So, given a desktop that you log in, how many pixels do we consume and how much do we leave for apps? Well, by default here’s how GNOME 2.x, 3.0, and Unity consume your pixels. These are the amount of pixels (broken down by resolution) that these three desktops use:

I measured Unity twice here. By default if there’s nothing in the way, we show you the launcher, if you move a window there or maximize, we get out of the way (the green bar). So, GNOME 2.x takes up a given amount of space no matter what. Unity takes more but gets out of your way once you start using it to about the same level as GNOME 3.0. Notice how both GNOME 3.0 and Unity are already giving the pixels back where they belong, to applications. :)

Next we have how much space we take up when working, for me I maximize my applications.  We maximized the window in GNOME 3.0 by dragging it to the top bar to measure it but didn’t take into account the window decorations and stuff. Still, much better across the board. I only measured Unity once because the launcher in this state goes away.

But wait a minute, doesn’t the application menu belong to the application?
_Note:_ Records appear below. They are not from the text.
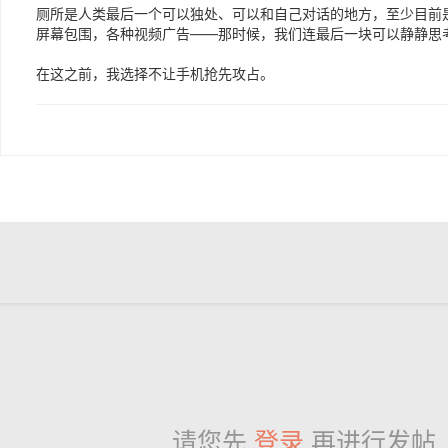
厕所是人类最后一个可以独处、可以和自己对话的地方，至少目前
屏幕包围，各种视频广告——那时候，我们连最后一块可以静静思
在这之前，我选择不让手机抢先攻占。
请您先
登录
再进行发帖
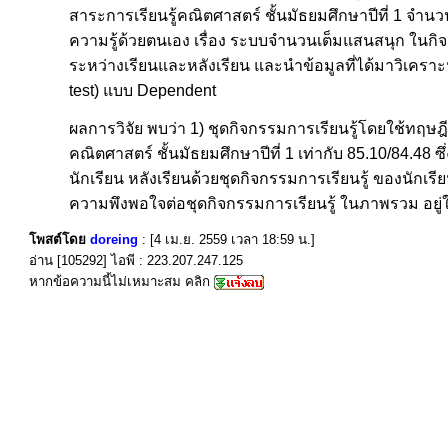
สาระการเรียนรู้คณิตศาสตร์ ชั้นมัธยมศึกษาปีที่ 1 จำน
ความรู้ด้วยตนเอง เรื่อง ระบบจำนวนเต็มแสนสนุก ใน
ระหว่างเรียนและหลังเรียน และนำข้อมูลที่ได้มาวิเคราะห
test) แบบ Dependent
ผลการวิจัย พบว่า 1) ชุดกิจกรรมการเรียนรู้โดยใช้ทฤษฎ
คณิตศาสตร์ ชั้นมัธยมศึกษาปีที่ 1 เท่ากับ 85.10/84.4
นักเรียน หลังเรียนด้วยชุดกิจกรรมการเรียนรู้ ของนักเรียน
ความพึงพอใจต่อชุดกิจกรรมการเรียนรู้ ในภาพรวม อยู่ใ
โพสต์โดย
doreing
: [4 เม.ย. 2559 เวลา 18:59 น.]
อ่าน [105292] ไอพี : 223.207.247.125
หากข้อความนี้ไม่เหมาะสม คลิก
Let’s measure how much UI Unity consumes if we give the menu back to the application. So when you maximize an app the only UI Unity uses up is the home button, the window controls, and the indicators. There could still be dead space there in the menu, but that really depends on the length of the menu and per application, and I’m not going to go measure half the archive.

Caveats and Conclusions

a) GNOME 2.x is fat… :)

b) When you use them GNOME 3.0 and Unity are trending towards giving real estate back to applications. (I think this is good)

c) Unity does give the most space back, but remember that’s really all I’m measuring, this doesn’t imply that it’s better (or worse), and it also doesn’t take into account how we actually interact with the desktops, it’s just a raw measurement of pixels. Sorry guys, no flamebait here.

d) We didn’t measure how much space ayatana-scrollbars save you. This would be nice to know.

e) We didn’t take into account overlay-ish things like the dash or the overlay thing that GNOME Shell does. It could very well be that those UI interactions mean that you don’t have to care about those pixels (or care more), but that’s for an expert to figure out, my goal was just to figure out “Is it just me or are desktops following browser chrome trends?

f) We didn’t take into account full screening applications.